** Opening Provided data block **
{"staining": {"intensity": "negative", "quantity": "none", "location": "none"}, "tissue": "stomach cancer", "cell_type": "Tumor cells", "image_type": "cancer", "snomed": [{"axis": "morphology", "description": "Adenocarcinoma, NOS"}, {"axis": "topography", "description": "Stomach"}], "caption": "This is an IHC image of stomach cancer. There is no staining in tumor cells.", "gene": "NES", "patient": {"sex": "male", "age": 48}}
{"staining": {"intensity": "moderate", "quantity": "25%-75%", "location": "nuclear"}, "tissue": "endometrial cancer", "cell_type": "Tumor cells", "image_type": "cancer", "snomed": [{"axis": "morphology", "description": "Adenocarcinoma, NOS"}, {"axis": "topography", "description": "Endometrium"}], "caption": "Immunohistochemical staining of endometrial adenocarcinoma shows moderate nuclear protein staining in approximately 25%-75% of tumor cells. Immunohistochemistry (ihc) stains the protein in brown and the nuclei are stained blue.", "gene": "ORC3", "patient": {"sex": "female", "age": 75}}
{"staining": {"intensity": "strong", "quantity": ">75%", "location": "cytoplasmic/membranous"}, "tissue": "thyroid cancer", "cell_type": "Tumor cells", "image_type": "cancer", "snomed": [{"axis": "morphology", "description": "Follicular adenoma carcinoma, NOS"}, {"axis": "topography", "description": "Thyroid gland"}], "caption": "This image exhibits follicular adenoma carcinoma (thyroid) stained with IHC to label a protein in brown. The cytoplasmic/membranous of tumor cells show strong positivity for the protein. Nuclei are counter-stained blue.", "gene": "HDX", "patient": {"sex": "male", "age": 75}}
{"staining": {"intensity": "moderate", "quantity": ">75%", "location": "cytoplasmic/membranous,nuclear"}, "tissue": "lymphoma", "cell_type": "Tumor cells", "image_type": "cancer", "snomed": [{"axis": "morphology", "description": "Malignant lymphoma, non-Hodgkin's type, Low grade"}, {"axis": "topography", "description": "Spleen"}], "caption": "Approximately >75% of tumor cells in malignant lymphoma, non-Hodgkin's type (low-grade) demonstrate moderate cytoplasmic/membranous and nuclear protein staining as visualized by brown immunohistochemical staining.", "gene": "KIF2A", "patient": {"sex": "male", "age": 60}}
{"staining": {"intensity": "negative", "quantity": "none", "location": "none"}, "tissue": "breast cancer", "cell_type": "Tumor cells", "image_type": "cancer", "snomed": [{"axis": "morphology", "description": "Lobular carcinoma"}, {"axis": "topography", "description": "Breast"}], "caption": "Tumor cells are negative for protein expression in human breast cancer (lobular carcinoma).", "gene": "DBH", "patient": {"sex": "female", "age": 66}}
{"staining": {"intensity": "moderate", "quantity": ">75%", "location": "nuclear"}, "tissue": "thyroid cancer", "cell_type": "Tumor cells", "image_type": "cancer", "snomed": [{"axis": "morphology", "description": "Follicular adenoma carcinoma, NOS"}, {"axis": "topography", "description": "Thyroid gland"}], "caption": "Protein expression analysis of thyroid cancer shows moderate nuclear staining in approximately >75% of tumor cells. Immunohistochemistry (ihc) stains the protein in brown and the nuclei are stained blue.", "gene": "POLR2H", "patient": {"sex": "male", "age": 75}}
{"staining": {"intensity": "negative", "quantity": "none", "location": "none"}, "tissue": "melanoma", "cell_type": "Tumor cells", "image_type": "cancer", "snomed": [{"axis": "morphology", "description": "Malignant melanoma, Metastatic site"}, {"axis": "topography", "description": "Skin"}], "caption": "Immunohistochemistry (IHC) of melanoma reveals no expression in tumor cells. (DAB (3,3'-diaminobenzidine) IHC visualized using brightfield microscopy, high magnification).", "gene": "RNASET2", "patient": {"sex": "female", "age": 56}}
** Closing Provided data block **
**Task item**
Taking the records above, retype every line from the one with "image exhibits follicular" down to the one with "non-Hodgkin's type, Low", exactly and with nothing else.

**Exercise output**
{"staining": {"intensity": "strong", "quantity": ">75%", "location": "cytoplasmic/membranous"}, "tissue": "thyroid cancer", "cell_type": "Tumor cells", "image_type": "cancer", "snomed": [{"axis": "morphology", "description": "Follicular adenoma carcinoma, NOS"}, {"axis": "topography", "description": "Thyroid gland"}], "caption": "This image exhibits follicular adenoma carcinoma (thyroid) stained with IHC to label a protein in brown. The cytoplasmic/membranous of tumor cells show strong positivity for the protein. Nuclei are counter-stained blue.", "gene": "HDX", "patient": {"sex": "male", "age": 75}}
{"staining": {"intensity": "moderate", "quantity": ">75%", "location": "cytoplasmic/membranous,nuclear"}, "tissue": "lymphoma", "cell_type": "Tumor cells", "image_type": "cancer", "snomed": [{"axis": "morphology", "description": "Malignant lymphoma, non-Hodgkin's type, Low grade"}, {"axis": "topography", "description": "Spleen"}], "caption": "Approximately >75% of tumor cells in malignant lymphoma, non-Hodgkin's type (low-grade) demonstrate moderate cytoplasmic/membranous and nuclear protein staining as visualized by brown immunohistochemical staining.", "gene": "KIF2A", "patient": {"sex": "male", "age": 60}}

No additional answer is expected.